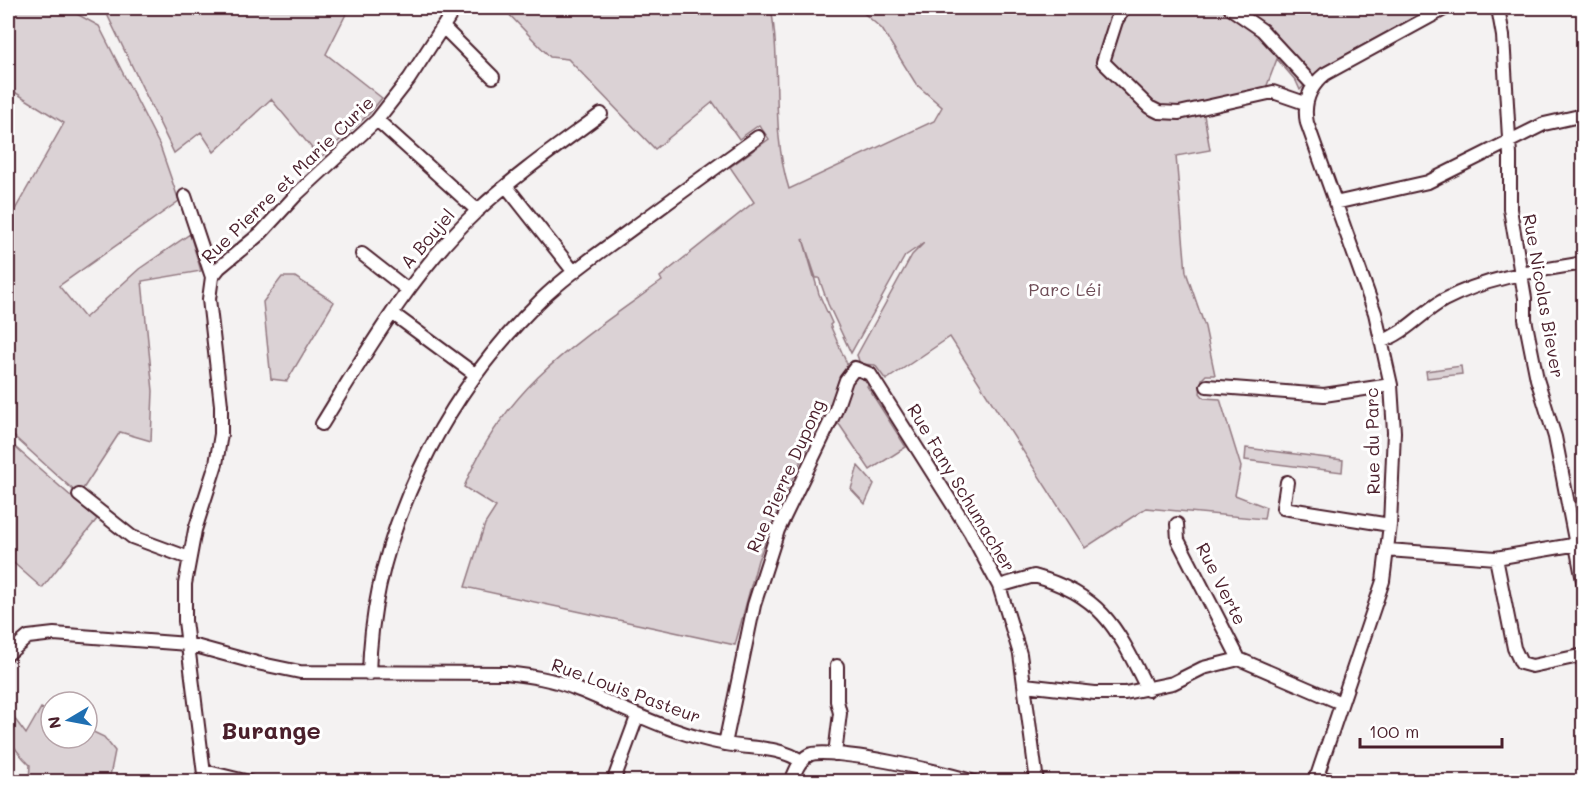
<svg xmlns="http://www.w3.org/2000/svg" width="1591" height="789" viewBox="0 0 1591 789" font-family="Mali,sans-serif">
  <rect width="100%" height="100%" fill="#f4f2f2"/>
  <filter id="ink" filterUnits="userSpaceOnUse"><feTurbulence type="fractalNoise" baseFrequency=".0167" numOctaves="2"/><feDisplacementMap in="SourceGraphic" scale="12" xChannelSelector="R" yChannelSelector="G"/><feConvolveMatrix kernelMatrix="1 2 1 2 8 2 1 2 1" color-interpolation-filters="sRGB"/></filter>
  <g filter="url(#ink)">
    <path fill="#dbd2d5" stroke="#927880" stroke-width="1.5" d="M 8,8 L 66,8 L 99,26 L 160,146 L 179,201 L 59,286 L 85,318 L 139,269 L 190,234 L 201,271 L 142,281 L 153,391 L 151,441 L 120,432 L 79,495 L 8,431 L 8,222 L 64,123 L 8,88 Z
      M 104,8 L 349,8 L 326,54 L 382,98 L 369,114 L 320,158 L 271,99 L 214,152 L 201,132 L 174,153 Z
      M 503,8 L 771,8 C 782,67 770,130 789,189 L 934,121 L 942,107 L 916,84 L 882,29 L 858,8 L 1431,8 L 1321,68 L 1300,90 L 1296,81 L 1277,59 L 1266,88 L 1203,109 L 1210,150 L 1176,156 L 1186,272 L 1205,327 L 1215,375 L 1206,375 L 1202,379 L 1200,393 L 1204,398 L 1220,399 L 1241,467 L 1235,495 L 1266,507 L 1264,519 L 1146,508 L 1085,548 L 950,337 L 886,380 L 875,365 L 860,364 L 857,355 L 912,255 L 924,243 L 905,256 L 851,353 L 828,304 L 819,278 L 816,278 L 803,239 L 819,294 L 832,323 L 830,325 L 847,364 L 832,413 L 822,417 L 784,496 L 758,560 L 735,645 L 465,587 L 485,524 L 496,507 L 464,487 C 505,386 577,342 662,281 L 660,277 L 754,202 L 730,167 L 769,139 L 759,125 L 739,139 L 713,102 L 655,149 L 568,59 L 550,57 Z
      M 282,277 L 295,277 L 334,302 L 287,381 L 271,379 L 263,302 Z
      M 1461,366 L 1462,374 L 1427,378 L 1426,371 Z
      M 857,375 L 865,377 L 869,384 L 867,386 L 906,447 L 870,470 L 839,424 L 836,425 L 849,382 Z
      M 8,441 L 97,519 L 42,588 L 8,558 Z
      M 1246,448 L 1343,460 L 1342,472 L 1245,460 Z
      M 858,466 L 874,484 L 865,504 L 851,489 Z
      M 41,708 L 51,713 L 51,738 L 87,738 L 87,729 L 104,737 L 115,751 L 109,781 L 29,781 L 30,765 C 10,746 7,737 8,710 L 26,734 Z"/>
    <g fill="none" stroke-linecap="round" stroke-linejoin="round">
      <g stroke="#4a1f2b" stroke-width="16">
        <path id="street" d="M 1124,8 L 1116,21 L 1103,62 L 1149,107 L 1159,112 L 1179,113 L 1273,92 L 1305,103
          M 1230,8 L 1262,30 L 1313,85
          M 1498,8 L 1503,36 L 1510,155 L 1510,209 L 1525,298 L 1525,319 L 1537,379 L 1555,437 L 1584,586
          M 443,27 L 493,77
          M 377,120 L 478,211
          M 506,186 L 574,272
          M 185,196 L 212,277
          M 1335,203 L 1428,182 L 1544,124 L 1584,115
          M 362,254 L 408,290
          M 392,313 L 476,375
          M 1382,341 C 1406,333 1422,312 1444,300 C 1488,277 1535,271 1584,263
          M 1207,386 L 1324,395 L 1391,385
          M 322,424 C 368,349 413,271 478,210 C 516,175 559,145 601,114
          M 1287,482 L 1283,508 L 1390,525
          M 79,495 L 132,537 L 189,558
          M 1177,524 L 1178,540 L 1239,659
          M 1388,550 L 1496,558 L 1584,543
          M 1496,558 L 1514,648 L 1521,663 L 1532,666 L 1584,655
          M 999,586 L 1034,576 C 1104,595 1118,631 1148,690
          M 8,654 L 28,637 L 54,634 L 188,644 L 257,663 L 300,672 L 507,673 C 530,676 553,679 574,688 C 628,709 667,733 726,744 C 751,749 779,746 801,761
          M 369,674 C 372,534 443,394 543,298 C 570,272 602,251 633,228 C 674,198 716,167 758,137
          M 1025,685 L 1095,693 L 1125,693 L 1173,683 L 1203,668 L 1239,659 L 1341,703
          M 725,744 L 754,605 L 778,530 L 835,412 L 846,380 L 855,368 L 870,374 L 970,532 L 999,586 L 1020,654 L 1037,782
          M 835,754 L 840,713 L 837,701 L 837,666
          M 204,771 L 249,782
          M 1316,776 L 1339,782
          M 205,782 L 185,621 L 185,584 L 195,530 L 216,464 L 221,434 L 221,405 L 209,299 L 212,277 L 219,268 L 261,233 L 297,194 L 377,120 L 409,79 L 455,8
          M 613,782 L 637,717
          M 791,782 C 795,772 799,760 809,755 C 828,746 950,773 974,782
          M 1315,782 L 1383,581 L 1390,525 L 1394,432 L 1391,385 L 1375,313 L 1307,123 C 1303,103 1309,87 1325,74 L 1446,8"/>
      </g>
      <use href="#street" stroke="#fff" stroke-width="12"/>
    </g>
  </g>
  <g text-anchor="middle" stroke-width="6" stroke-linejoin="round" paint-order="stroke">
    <g font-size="18" fill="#4a1f2b" stroke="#fff">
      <text transform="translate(288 180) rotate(-44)" y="6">Rue Pierre et Marie Curie</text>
      <text transform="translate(428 239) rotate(-49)" y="6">A Boujel</text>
      <text transform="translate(1543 296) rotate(80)" y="6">Rue Nicolas Biever</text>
      <text transform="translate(1373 441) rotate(-91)" y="6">Rue du Parc</text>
      <text transform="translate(786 476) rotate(-66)" y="6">Rue Pierre Dupong</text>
      <text transform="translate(961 488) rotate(59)" y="6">Rue Fany Schumacher</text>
      <text transform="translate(1221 584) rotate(63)" y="6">Rue Verte</text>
      <text transform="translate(626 691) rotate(20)" y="6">Rue Louis Pasteur</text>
    </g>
    <g font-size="18" fill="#6e4c56" stroke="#fff">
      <text x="1065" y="296">Parc Léi</text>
    </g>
    <g font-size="24" font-weight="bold" fill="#4a1f2b" stroke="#fff">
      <text x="271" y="739">Burange</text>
    </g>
  </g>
  <rect width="1591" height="789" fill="none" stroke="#fff" stroke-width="30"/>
  <rect x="15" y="15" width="1561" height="759" fill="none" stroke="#4a1f2b" stroke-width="2" filter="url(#ink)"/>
  <g transform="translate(69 720) rotate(260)"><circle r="28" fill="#ffffff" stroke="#b7a5aa" stroke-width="1.5"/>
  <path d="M0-4.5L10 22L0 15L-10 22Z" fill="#1f6fb2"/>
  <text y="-9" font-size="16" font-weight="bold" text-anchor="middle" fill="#4a1f2b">N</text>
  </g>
  <path d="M1360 738v9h142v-9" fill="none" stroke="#4a1f2b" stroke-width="3"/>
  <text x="1369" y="738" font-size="18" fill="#4a1f2b" stroke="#ffffff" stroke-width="4.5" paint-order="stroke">100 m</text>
</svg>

_Problem statement_. Set the records down again exactly as given, and leave the pictures out.

_Exercise solution_.
<svg xmlns="http://www.w3.org/2000/svg" width="1591" height="789" viewBox="0 0 1591 789" font-family="Mali,sans-serif">
  <rect width="100%" height="100%" fill="#f4f2f2"/>
  <filter id="ink" filterUnits="userSpaceOnUse"><feTurbulence type="fractalNoise" baseFrequency=".0167" numOctaves="2"/><feDisplacementMap in="SourceGraphic" scale="12" xChannelSelector="R" yChannelSelector="G"/><feConvolveMatrix kernelMatrix="1 2 1 2 8 2 1 2 1" color-interpolation-filters="sRGB"/></filter>
  <g filter="url(#ink)">
    <path fill="#dbd2d5" stroke="#927880" stroke-width="1.5" d="M 8,8 L 66,8 L 99,26 L 160,146 L 179,201 L 59,286 L 85,318 L 139,269 L 190,234 L 201,271 L 142,281 L 153,391 L 151,441 L 120,432 L 79,495 L 8,431 L 8,222 L 64,123 L 8,88 Z
      M 104,8 L 349,8 L 326,54 L 382,98 L 369,114 L 320,158 L 271,99 L 214,152 L 201,132 L 174,153 Z
      M 503,8 L 771,8 C 782,67 770,130 789,189 L 934,121 L 942,107 L 916,84 L 882,29 L 858,8 L 1431,8 L 1321,68 L 1300,90 L 1296,81 L 1277,59 L 1266,88 L 1203,109 L 1210,150 L 1176,156 L 1186,272 L 1205,327 L 1215,375 L 1206,375 L 1202,379 L 1200,393 L 1204,398 L 1220,399 L 1241,467 L 1235,495 L 1266,507 L 1264,519 L 1146,508 L 1085,548 L 950,337 L 886,380 L 875,365 L 860,364 L 857,355 L 912,255 L 924,243 L 905,256 L 851,353 L 828,304 L 819,278 L 816,278 L 803,239 L 819,294 L 832,323 L 830,325 L 847,364 L 832,413 L 822,417 L 784,496 L 758,560 L 735,645 L 465,587 L 485,524 L 496,507 L 464,487 C 505,386 577,342 662,281 L 660,277 L 754,202 L 730,167 L 769,139 L 759,125 L 739,139 L 713,102 L 655,149 L 568,59 L 550,57 Z
      M 282,277 L 295,277 L 334,302 L 287,381 L 271,379 L 263,302 Z
      M 1461,366 L 1462,374 L 1427,378 L 1426,371 Z
      M 857,375 L 865,377 L 869,384 L 867,386 L 906,447 L 870,470 L 839,424 L 836,425 L 849,382 Z
      M 8,441 L 97,519 L 42,588 L 8,558 Z
      M 1246,448 L 1343,460 L 1342,472 L 1245,460 Z
      M 858,466 L 874,484 L 865,504 L 851,489 Z
      M 41,708 L 51,713 L 51,738 L 87,738 L 87,729 L 104,737 L 115,751 L 109,781 L 29,781 L 30,765 C 10,746 7,737 8,710 L 26,734 Z"/>
    <g fill="none" stroke-linecap="round" stroke-linejoin="round">
      <g stroke="#4a1f2b" stroke-width="16">
        <path id="street" d="M 1124,8 L 1116,21 L 1103,62 L 1149,107 L 1159,112 L 1179,113 L 1273,92 L 1305,103
          M 1230,8 L 1262,30 L 1313,85
          M 1498,8 L 1503,36 L 1510,155 L 1510,209 L 1525,298 L 1525,319 L 1537,379 L 1555,437 L 1584,586
          M 443,27 L 493,77
          M 377,120 L 478,211
          M 506,186 L 574,272
          M 185,196 L 212,277
          M 1335,203 L 1428,182 L 1544,124 L 1584,115
          M 362,254 L 408,290
          M 392,313 L 476,375
          M 1382,341 C 1406,333 1422,312 1444,300 C 1488,277 1535,271 1584,263
          M 1207,386 L 1324,395 L 1391,385
          M 322,424 C 368,349 413,271 478,210 C 516,175 559,145 601,114
          M 1287,482 L 1283,508 L 1390,525
          M 79,495 L 132,537 L 189,558
          M 1177,524 L 1178,540 L 1239,659
          M 1388,550 L 1496,558 L 1584,543
          M 1496,558 L 1514,648 L 1521,663 L 1532,666 L 1584,655
          M 999,586 L 1034,576 C 1104,595 1118,631 1148,690
          M 8,654 L 28,637 L 54,634 L 188,644 L 257,663 L 300,672 L 507,673 C 530,676 553,679 574,688 C 628,709 667,733 726,744 C 751,749 779,746 801,761
          M 369,674 C 372,534 443,394 543,298 C 570,272 602,251 633,228 C 674,198 716,167 758,137
          M 1025,685 L 1095,693 L 1125,693 L 1173,683 L 1203,668 L 1239,659 L 1341,703
          M 725,744 L 754,605 L 778,530 L 835,412 L 846,380 L 855,368 L 870,374 L 970,532 L 999,586 L 1020,654 L 1037,782
          M 835,754 L 840,713 L 837,701 L 837,666
          M 204,771 L 249,782
          M 1316,776 L 1339,782
          M 205,782 L 185,621 L 185,584 L 195,530 L 216,464 L 221,434 L 221,405 L 209,299 L 212,277 L 219,268 L 261,233 L 297,194 L 377,120 L 409,79 L 455,8
          M 613,782 L 637,717
          M 791,782 C 795,772 799,760 809,755 C 828,746 950,773 974,782
          M 1315,782 L 1383,581 L 1390,525 L 1394,432 L 1391,385 L 1375,313 L 1307,123 C 1303,103 1309,87 1325,74 L 1446,8"/>
      </g>
      <use href="#street" stroke="#fff" stroke-width="12"/>
    </g>
  </g>
  <g text-anchor="middle" stroke-width="6" stroke-linejoin="round" paint-order="stroke">
    <g font-size="18" fill="#4a1f2b" stroke="#fff">
      <text transform="translate(288 180) rotate(-44)" y="6">Rue Pierre et Marie Curie</text>
      <text transform="translate(428 239) rotate(-49)" y="6">A Boujel</text>
      <text transform="translate(1543 296) rotate(80)" y="6">Rue Nicolas Biever</text>
      <text transform="translate(1373 441) rotate(-91)" y="6">Rue du Parc</text>
      <text transform="translate(786 476) rotate(-66)" y="6">Rue Pierre Dupong</text>
      <text transform="translate(961 488) rotate(59)" y="6">Rue Fany Schumacher</text>
      <text transform="translate(1221 584) rotate(63)" y="6">Rue Verte</text>
      <text transform="translate(626 691) rotate(20)" y="6">Rue Louis Pasteur</text>
    </g>
    <g font-size="18" fill="#6e4c56" stroke="#fff">
      <text x="1065" y="296">Parc Léi</text>
    </g>
    <g font-size="24" font-weight="bold" fill="#4a1f2b" stroke="#fff">
      <text x="271" y="739">Burange</text>
    </g>
  </g>
  <rect width="1591" height="789" fill="none" stroke="#fff" stroke-width="30"/>
  <rect x="15" y="15" width="1561" height="759" fill="none" stroke="#4a1f2b" stroke-width="2" filter="url(#ink)"/>
  <g transform="translate(69 720) rotate(260)"><circle r="28" fill="#ffffff" stroke="#b7a5aa" stroke-width="1.5"/>
  <path d="M0-4.5L10 22L0 15L-10 22Z" fill="#1f6fb2"/>
  <text y="-9" font-size="16" font-weight="bold" text-anchor="middle" fill="#4a1f2b">N</text>
  </g>
  <path d="M1360 738v9h142v-9" fill="none" stroke="#4a1f2b" stroke-width="3"/>
  <text x="1369" y="738" font-size="18" fill="#4a1f2b" stroke="#ffffff" stroke-width="4.5" paint-order="stroke">100 m</text>
</svg>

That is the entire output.